** ACTIVITY **
Copy exactly the stretch of data below from the line with "ЗИМНЯЯ ДОРОГА" through the line with "WM 2015 WINTERBERG", including both of those lines.

Saved entries

Content starts

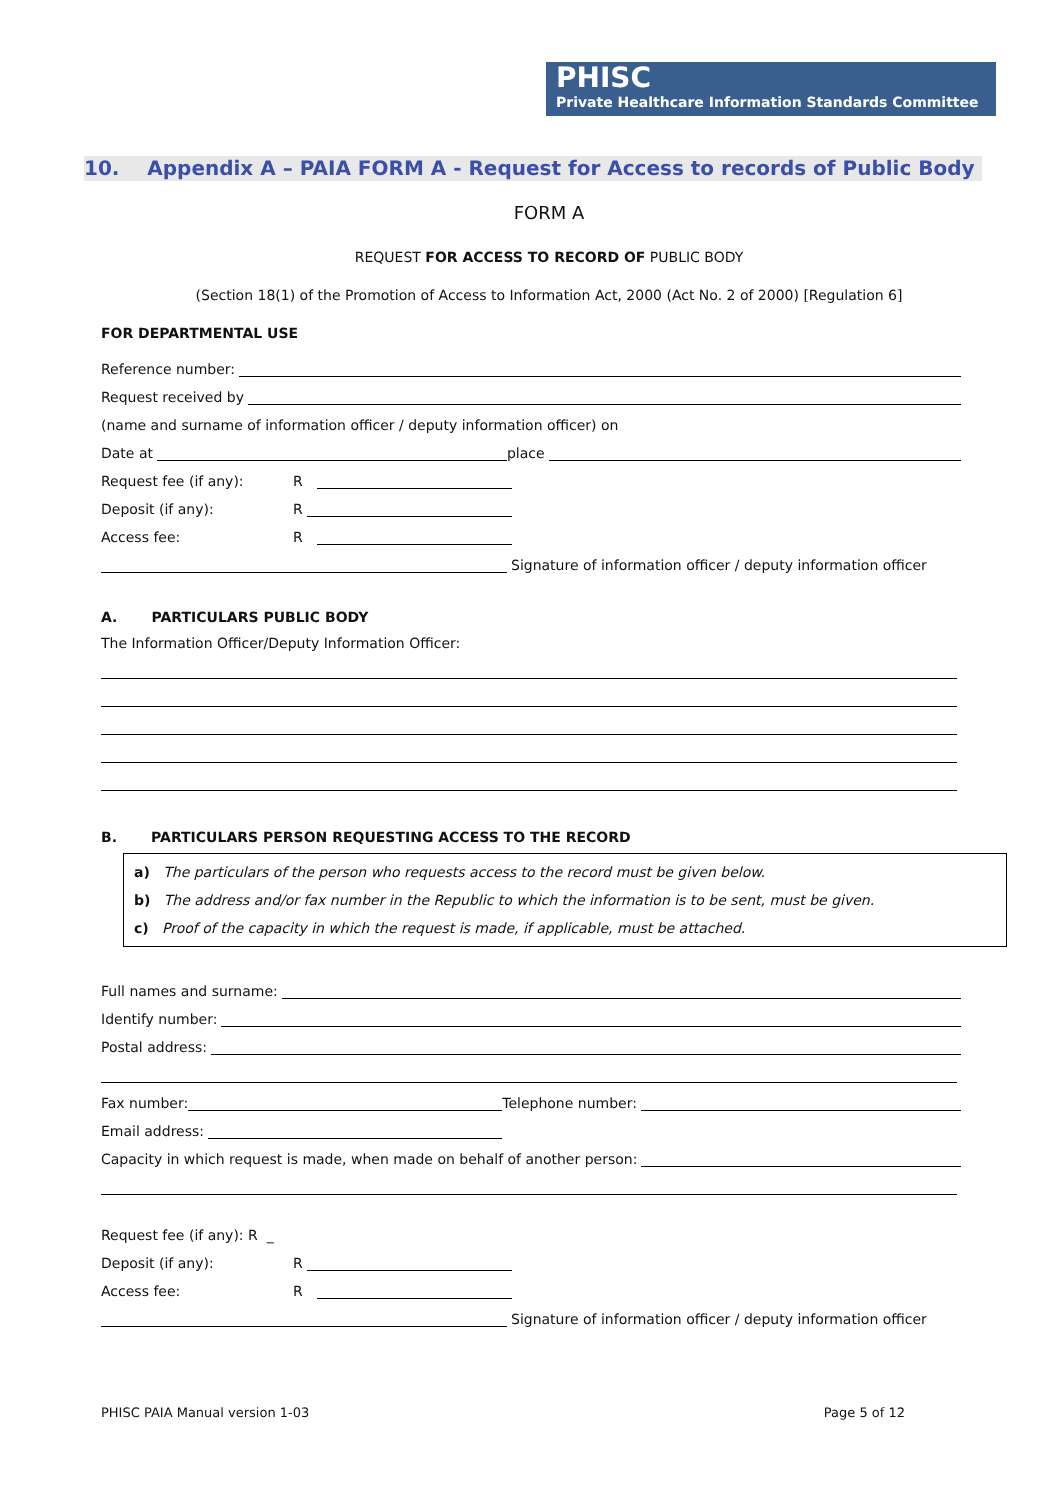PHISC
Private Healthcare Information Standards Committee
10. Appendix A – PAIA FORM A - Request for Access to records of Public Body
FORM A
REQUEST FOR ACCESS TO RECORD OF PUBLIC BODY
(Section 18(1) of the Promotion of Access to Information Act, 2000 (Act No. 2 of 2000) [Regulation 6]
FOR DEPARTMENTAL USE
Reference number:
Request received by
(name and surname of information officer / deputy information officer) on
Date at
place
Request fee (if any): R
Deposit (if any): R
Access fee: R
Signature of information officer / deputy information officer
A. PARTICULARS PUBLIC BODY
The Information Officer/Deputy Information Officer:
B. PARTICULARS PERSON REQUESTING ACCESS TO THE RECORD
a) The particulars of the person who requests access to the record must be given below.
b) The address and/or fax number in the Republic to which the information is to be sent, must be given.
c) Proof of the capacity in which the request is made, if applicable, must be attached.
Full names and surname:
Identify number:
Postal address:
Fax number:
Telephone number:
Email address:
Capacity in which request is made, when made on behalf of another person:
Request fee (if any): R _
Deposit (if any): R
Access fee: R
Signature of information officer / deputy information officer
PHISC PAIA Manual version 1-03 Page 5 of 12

Content ends
Content starts

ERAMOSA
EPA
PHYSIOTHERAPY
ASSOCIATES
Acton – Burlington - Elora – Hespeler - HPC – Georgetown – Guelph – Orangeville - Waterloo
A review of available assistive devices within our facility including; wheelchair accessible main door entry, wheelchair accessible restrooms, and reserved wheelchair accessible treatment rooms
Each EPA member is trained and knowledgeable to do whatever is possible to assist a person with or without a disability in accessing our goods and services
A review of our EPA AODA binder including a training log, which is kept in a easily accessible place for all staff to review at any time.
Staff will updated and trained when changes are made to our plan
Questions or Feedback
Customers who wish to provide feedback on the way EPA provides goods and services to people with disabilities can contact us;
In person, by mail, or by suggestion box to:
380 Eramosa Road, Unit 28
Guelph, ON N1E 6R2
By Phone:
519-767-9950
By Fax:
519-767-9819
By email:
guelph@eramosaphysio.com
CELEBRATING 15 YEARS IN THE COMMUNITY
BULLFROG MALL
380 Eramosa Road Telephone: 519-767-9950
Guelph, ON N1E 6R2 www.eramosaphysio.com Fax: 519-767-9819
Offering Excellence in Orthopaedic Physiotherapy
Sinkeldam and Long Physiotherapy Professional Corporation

Content ends
Content starts

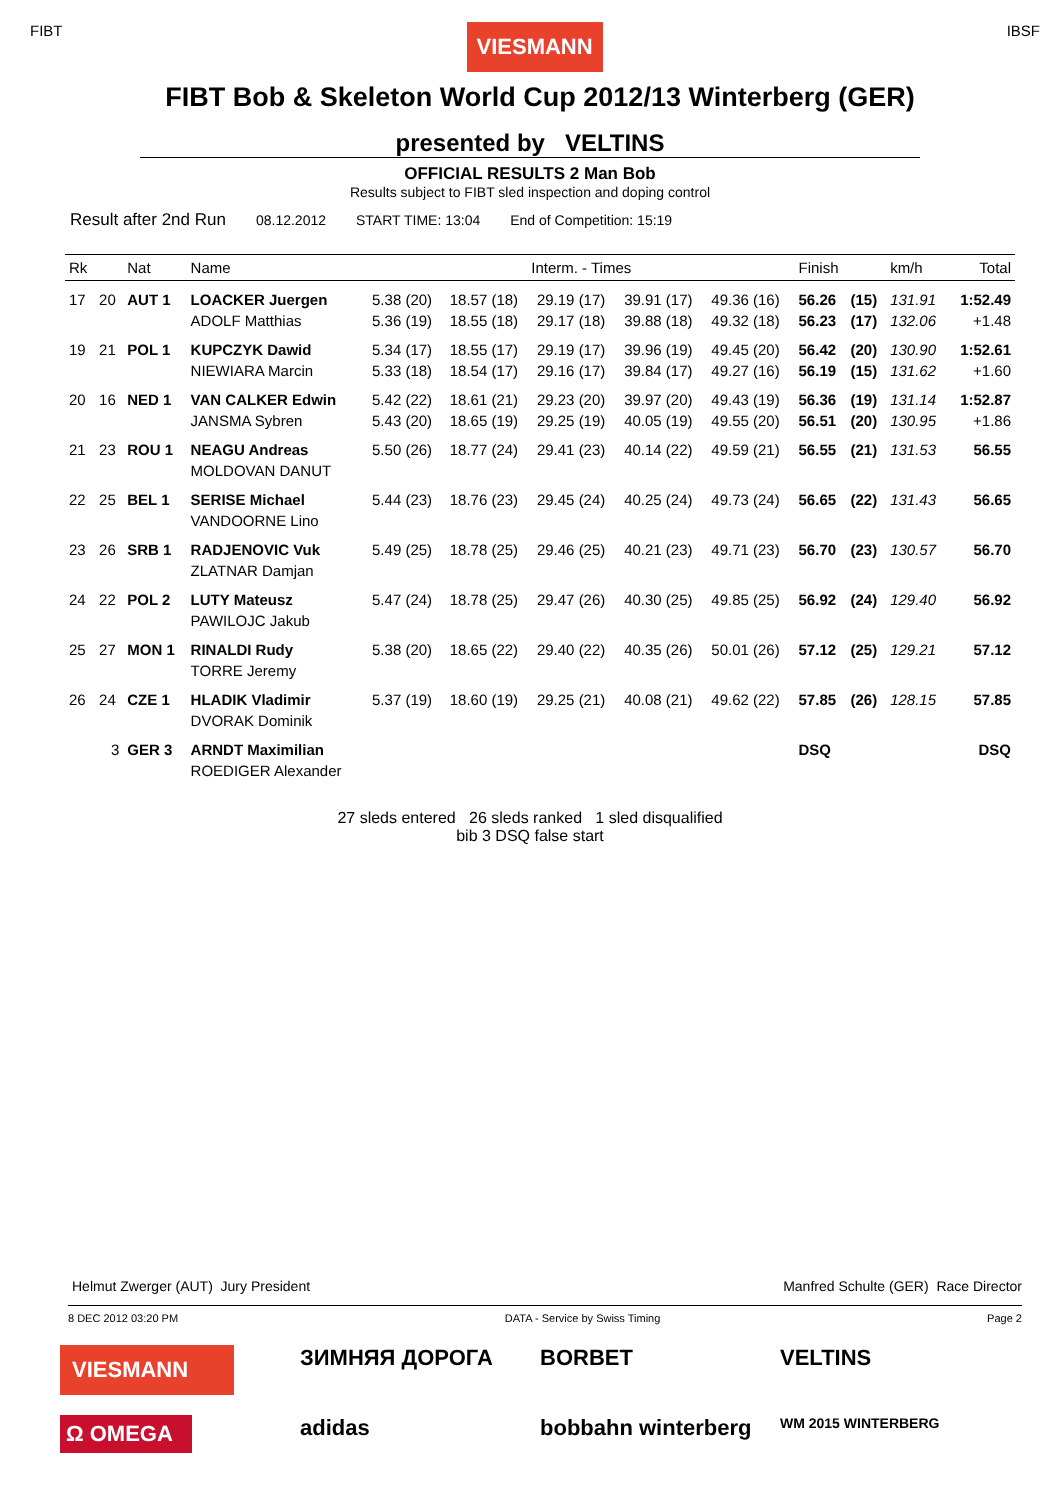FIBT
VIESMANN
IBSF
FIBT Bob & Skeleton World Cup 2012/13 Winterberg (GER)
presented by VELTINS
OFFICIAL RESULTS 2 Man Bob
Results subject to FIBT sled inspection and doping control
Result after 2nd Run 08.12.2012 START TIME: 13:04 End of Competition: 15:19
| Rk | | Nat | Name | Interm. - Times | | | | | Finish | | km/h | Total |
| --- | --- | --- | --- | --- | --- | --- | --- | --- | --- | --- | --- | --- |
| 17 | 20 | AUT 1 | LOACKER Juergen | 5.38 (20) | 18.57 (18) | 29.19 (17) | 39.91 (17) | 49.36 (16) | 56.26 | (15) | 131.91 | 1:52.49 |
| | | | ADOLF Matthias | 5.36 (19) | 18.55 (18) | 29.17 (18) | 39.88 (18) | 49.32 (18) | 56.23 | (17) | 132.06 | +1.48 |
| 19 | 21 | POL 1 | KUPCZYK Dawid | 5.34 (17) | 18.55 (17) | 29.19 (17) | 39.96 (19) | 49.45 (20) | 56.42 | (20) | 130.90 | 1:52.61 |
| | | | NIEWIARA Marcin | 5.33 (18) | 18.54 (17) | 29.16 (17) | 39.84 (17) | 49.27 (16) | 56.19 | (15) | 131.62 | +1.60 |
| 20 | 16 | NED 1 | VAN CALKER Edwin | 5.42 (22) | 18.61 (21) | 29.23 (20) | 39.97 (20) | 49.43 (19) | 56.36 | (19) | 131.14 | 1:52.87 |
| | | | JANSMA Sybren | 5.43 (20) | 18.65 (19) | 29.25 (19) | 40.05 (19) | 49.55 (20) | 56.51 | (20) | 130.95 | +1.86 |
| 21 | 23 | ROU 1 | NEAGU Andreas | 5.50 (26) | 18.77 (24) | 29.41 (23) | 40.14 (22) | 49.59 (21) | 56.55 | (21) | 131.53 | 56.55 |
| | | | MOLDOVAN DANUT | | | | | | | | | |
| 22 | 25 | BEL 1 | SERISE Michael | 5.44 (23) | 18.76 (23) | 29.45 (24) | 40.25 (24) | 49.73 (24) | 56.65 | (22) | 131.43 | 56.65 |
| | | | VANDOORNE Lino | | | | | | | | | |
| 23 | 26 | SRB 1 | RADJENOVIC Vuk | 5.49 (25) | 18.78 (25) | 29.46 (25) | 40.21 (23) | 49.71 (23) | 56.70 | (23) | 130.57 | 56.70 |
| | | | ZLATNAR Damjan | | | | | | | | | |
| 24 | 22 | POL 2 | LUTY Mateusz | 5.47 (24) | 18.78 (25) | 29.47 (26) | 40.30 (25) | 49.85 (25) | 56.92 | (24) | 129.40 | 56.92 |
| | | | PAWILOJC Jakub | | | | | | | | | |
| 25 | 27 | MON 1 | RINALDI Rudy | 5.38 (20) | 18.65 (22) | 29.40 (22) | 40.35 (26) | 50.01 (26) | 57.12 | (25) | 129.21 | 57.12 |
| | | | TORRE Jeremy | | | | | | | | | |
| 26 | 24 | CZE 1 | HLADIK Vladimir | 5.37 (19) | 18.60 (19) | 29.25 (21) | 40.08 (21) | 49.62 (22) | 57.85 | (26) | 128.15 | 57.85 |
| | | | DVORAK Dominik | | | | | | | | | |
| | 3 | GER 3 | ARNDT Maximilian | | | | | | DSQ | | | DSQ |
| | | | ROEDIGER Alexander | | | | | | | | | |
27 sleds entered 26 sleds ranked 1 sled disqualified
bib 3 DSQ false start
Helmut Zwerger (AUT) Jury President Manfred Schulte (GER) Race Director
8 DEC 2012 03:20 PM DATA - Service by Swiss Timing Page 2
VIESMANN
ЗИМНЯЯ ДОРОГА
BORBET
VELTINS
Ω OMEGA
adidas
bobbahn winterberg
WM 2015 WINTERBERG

Content ends

** COMPLETED TASK **
ЗИМНЯЯ ДОРОГА
BORBET
VELTINS
Ω OMEGA
adidas
bobbahn winterberg
WM 2015 WINTERBERG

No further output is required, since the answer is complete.